Talk about suffering a depressive episode. What is he, scared of fish? Then why did he go and watch them?

He must have known that would place him in a high-risk situation, in which the chances of suffering an attack of extreme anxiety would be quite heightened.

But it gets worse for our fishophobic depressive narrator.

"And then I jumped in the river, but the doggone river was dry."

When nothing goes right, nothing goes right. Not even suicide attempts to end the pain.

And the cause of all this?

"A man needs a woman that he can lean on"

Indeed, who could disagree? Assuming by woman you mean Johnny Depp.

"But my leanin' post is done left and gone"

Ah.

"Shes long gone, and now I'm lonesome blue"

No doubt.

Not one to be disheartened by a single failed attempt, Hank insists:

"I'm gonna find me a river, one thats cold as ice."

In case you have somehow missed the significance of the search, he adds:

"I'm goin down in it three times, but lord I'm only comin' up twice."

And people say the likes of Morrissey and Leonard Cohen are depressive.

Seriously, Hank Williams makes Ian Curtis and Kurt Cobain look like members of the Wiggles.

Since Hank's premature departure from the world of the living after he passed away in the backseat of a car after a difficult battle with alcohol and drug addiction (if only he gave some hint of that he was in trouble!), he has more or less provide a standardised template for the best of country music.

Pain, pain and more pain.

Mixed with a heavy lashing of heartache.

Nonetheless, no one has ever quite matched the utter despair put to three chords of Hank Williams with about the sole exception of the young and ridiculously angst-ridden Conor Oberst (best known for fronting Bright Eyes).

I give but two examples. "If Winter Ends", which contains the line "And I give myself three days to feel better, or else I swear I am driving off the fucking cliff".

Then there is this little number, entitled "It's Cool That We Can Still Be Friends". (Note, he is employing irony.)

The song does start quite innocently, as he pretends to be okay with the friendship status of the relationship he has with a former lover, only to build into a particularly extreme and disturbing expression of emotional pain.

At the height of this agonising, he sings/screams: "I'm pouring some whiskey, yeah I'm going to get so fucking drunk!"

Whatever the reason, I, of course, can not but approve.

Some fools grimace and label him absurdly self-pitying.
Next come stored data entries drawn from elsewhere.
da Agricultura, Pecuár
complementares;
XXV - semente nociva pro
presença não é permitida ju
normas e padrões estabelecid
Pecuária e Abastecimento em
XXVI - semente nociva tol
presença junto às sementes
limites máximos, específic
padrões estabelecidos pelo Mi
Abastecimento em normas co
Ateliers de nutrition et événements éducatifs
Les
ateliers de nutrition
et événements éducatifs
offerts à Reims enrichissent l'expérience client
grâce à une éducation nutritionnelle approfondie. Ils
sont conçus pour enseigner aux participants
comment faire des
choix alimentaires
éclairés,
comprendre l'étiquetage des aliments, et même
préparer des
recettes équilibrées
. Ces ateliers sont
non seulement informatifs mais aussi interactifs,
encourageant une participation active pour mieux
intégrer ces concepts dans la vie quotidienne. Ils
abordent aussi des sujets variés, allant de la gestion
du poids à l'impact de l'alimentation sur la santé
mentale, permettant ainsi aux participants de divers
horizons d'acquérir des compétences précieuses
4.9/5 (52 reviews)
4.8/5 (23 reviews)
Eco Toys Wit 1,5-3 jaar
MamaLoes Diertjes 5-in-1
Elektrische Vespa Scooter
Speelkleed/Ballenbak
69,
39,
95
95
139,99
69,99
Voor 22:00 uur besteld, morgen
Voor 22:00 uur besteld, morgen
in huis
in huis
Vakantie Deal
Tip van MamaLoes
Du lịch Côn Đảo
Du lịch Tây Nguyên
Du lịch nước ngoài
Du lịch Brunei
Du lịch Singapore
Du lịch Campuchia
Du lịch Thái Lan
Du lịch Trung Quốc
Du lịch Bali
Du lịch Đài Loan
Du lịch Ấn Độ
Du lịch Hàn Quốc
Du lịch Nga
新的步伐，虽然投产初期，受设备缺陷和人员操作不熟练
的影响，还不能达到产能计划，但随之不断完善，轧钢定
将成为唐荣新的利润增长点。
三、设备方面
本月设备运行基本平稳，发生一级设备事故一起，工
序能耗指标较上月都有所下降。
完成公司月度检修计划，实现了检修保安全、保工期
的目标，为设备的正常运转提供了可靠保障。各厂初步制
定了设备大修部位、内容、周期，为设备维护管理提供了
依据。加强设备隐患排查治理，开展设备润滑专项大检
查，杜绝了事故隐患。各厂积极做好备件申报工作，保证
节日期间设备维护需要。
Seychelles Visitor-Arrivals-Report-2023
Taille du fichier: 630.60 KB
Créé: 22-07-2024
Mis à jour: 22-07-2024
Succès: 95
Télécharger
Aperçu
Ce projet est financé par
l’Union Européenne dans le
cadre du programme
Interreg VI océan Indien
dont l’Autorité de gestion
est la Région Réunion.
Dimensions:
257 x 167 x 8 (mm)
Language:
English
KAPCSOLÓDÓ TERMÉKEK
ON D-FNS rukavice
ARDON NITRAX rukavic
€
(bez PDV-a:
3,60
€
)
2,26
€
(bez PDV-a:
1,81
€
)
I say Hank would be so fucking proud.

Young Conor himself notes the influence, singing in one song about a comment by his muse of sorts: "She said the best country singers die in the back of classic cars."

As to whether Oberst, already building a solid reputation as one fond of often extreme levels of alcohol abuse, intends to follow Williams through to that conclusion remains, at this point, unclear.

Now all of this is well and good, but I did actually have a point to this post. And now, somewhat belatedly, I seek to make it.

And it is simply this.

Country music is renowned for being depressing. However, at times it can be much, much more.

Sometimes, it can be down right frightening.

The song below depicts nothing less than a dystopian nightmare. One that speaks to the very heart of our deepest held fears.

It is one of the very few songs that sends a genuine chill right up my spine.

I am speaking of that truly terrifying horror-story-put-to music by ol' Merle Haggard, entitled "Tonight, The Bottle Let Me Down". (the best version, which for some reason has embedding disabled, can be found here)



"The one true friend I thought I had found ... tonight, the bottle, it let me down."

What a tale of treachery and betrayal. I tell you, if I ever find that bottle...

The song is just so, so goddamn sad.